━━ GIVEN DATA ━━

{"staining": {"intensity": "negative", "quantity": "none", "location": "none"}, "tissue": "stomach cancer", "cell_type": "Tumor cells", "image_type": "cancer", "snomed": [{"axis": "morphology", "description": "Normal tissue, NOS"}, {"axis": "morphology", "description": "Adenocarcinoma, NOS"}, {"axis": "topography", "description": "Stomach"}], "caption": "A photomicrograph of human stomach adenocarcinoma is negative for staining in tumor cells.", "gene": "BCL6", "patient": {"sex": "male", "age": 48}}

━━━
━━ GIVEN DATA ━━

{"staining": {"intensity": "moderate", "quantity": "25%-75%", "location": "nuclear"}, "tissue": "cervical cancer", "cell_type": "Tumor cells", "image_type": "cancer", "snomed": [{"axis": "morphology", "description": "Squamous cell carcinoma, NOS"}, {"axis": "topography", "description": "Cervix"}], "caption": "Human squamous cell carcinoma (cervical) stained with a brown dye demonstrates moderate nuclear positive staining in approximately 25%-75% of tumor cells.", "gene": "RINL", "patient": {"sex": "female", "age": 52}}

━━━
━━ GIVEN DATA ━━

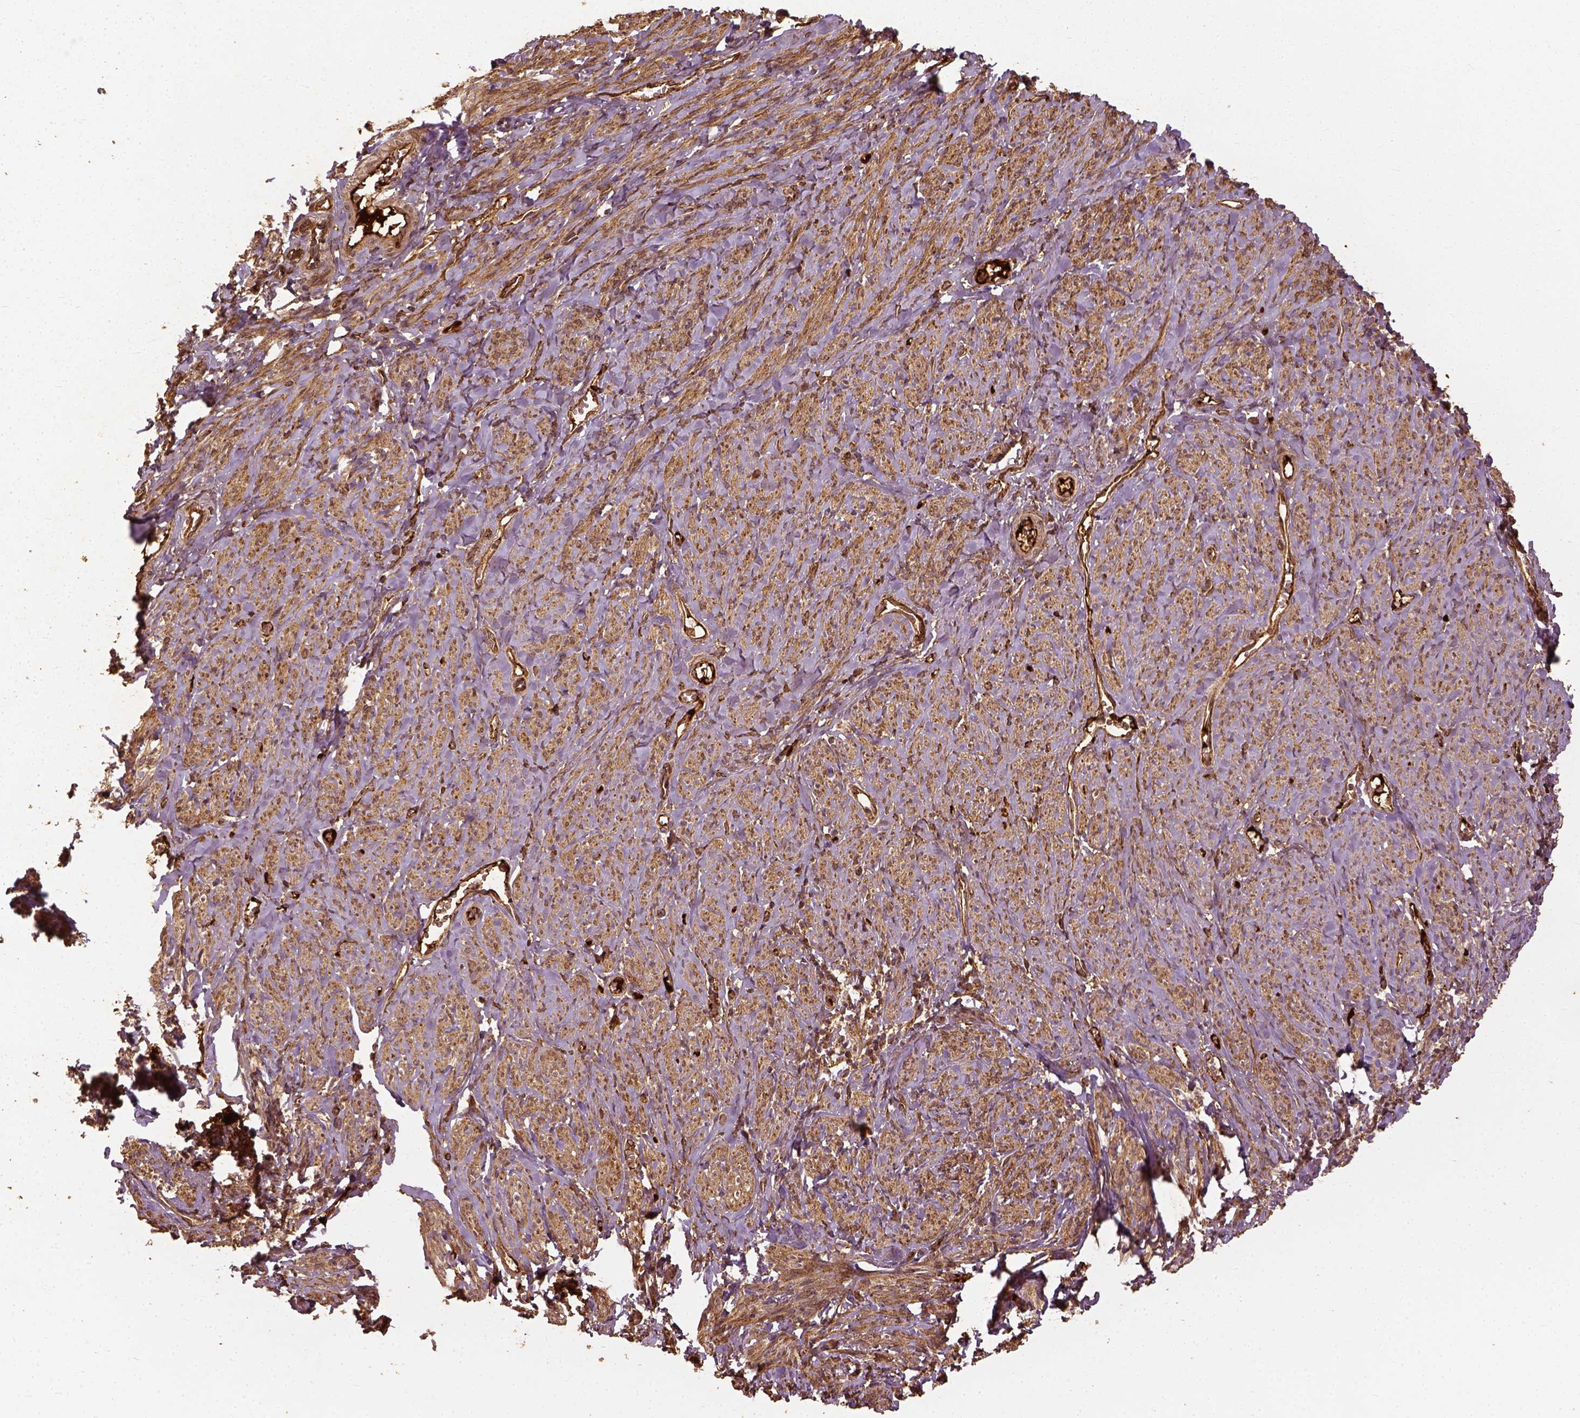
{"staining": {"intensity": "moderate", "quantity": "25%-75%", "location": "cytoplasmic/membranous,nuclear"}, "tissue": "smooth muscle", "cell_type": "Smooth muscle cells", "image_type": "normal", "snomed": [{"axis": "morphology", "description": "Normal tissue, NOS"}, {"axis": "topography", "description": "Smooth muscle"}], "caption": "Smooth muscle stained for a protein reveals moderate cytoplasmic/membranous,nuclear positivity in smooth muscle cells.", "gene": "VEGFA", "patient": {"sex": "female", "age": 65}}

━━━

Scan the lines above for the word "Tumor" and copy every one where it occurs.

{"staining": {"intensity": "negative", "quantity": "none", "location": "none"}, "tissue": "stomach cancer", "cell_type": "Tumor cells", "image_type": "cancer", "snomed": [{"axis": "morphology", "description": "Normal tissue, NOS"}, {"axis": "morphology", "description": "Adenocarcinoma, NOS"}, {"axis": "topography", "description": "Stomach"}], "caption": "A photomicrograph of human stomach adenocarcinoma is negative for staining in tumor cells.", "gene": "BCL6", "patient": {"sex": "male", "age": 48}}
{"staining": {"intensity": "moderate", "quantity": "25%-75%", "location": "nuclear"}, "tissue": "cervical cancer", "cell_type": "Tumor cells", "image_type": "cancer", "snomed": [{"axis": "morphology", "description": "Squamous cell carcinoma, NOS"}, {"axis": "topography", "description": "Cervix"}], "caption": "Human squamous cell carcinoma (cervical) stained with a brown dye demonstrates moderate nuclear positive staining in approximately 25%-75% of tumor cells.", "gene": "RINL", "patient": {"sex": "female", "age": 52}}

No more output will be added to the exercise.